Yesterday evening, I attended a lecture at the Stanford Graduate School of Business by associate professor Justin Wolfers on prediction markets, and the relationships between markets and politics. Wolfers started the lecture by showing data from the Iowa Electronic Markets, a real futures market hosted at the University of Iowa, on securities trading related to the outcome of the last and current presidential elections. He contrasted the data against that of the Gallup polls, and concluded that the market (even though much smaller than a traditional financial market) was more accurate in predicting the outcome of the 2000 presidential race than the poll, and less inaccurate than the poll as time before the election increased.

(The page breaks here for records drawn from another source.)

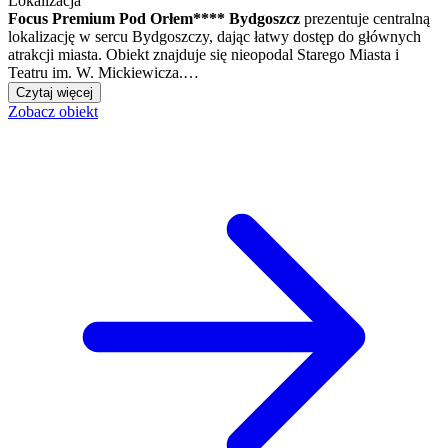
Lokalizacja
Focus Premium Pod Orłem**** Bydgoszcz
prezentuje centralną
lokalizację w sercu Bydgoszczy, dając łatwy dostęp do głównych
atrakcji miasta. Obiekt znajduje się nieopodal Starego Miasta i
Teatru im. W. Mickiewicza.…
Czytaj więcej
Zobacz obiekt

At this point of the lecture, I'm totally sold on the efficiency of these prediction markets. This is terribly old news to those who have been evangelizing the power of markets like these, but I'm having a rush of ideas of how they can be applied for the first time. My first idea relates to large scale software development projects. One of the chronic problems with every software project (even as small as 3 or 4 people) is accurately evaluating status and completion time. Would a market where programmers and managers could trade option contracts based on functional test acceptance time and quality more effectively aggregate the disperse information than status reports, conference calls and company meetings? Is anyone currently using a market like this to assess software projects?
Wolfers also explores the IEM data against that of real financial markets, oil prices, soft money campaign contributions, etc., making claims that politics directly (and predictably) drive markets, and vise versa. While not as compelling as the simple prediction market claims, he makes a very convincing case and presentation. Too bad Stanford will be losing him to Wharton next year.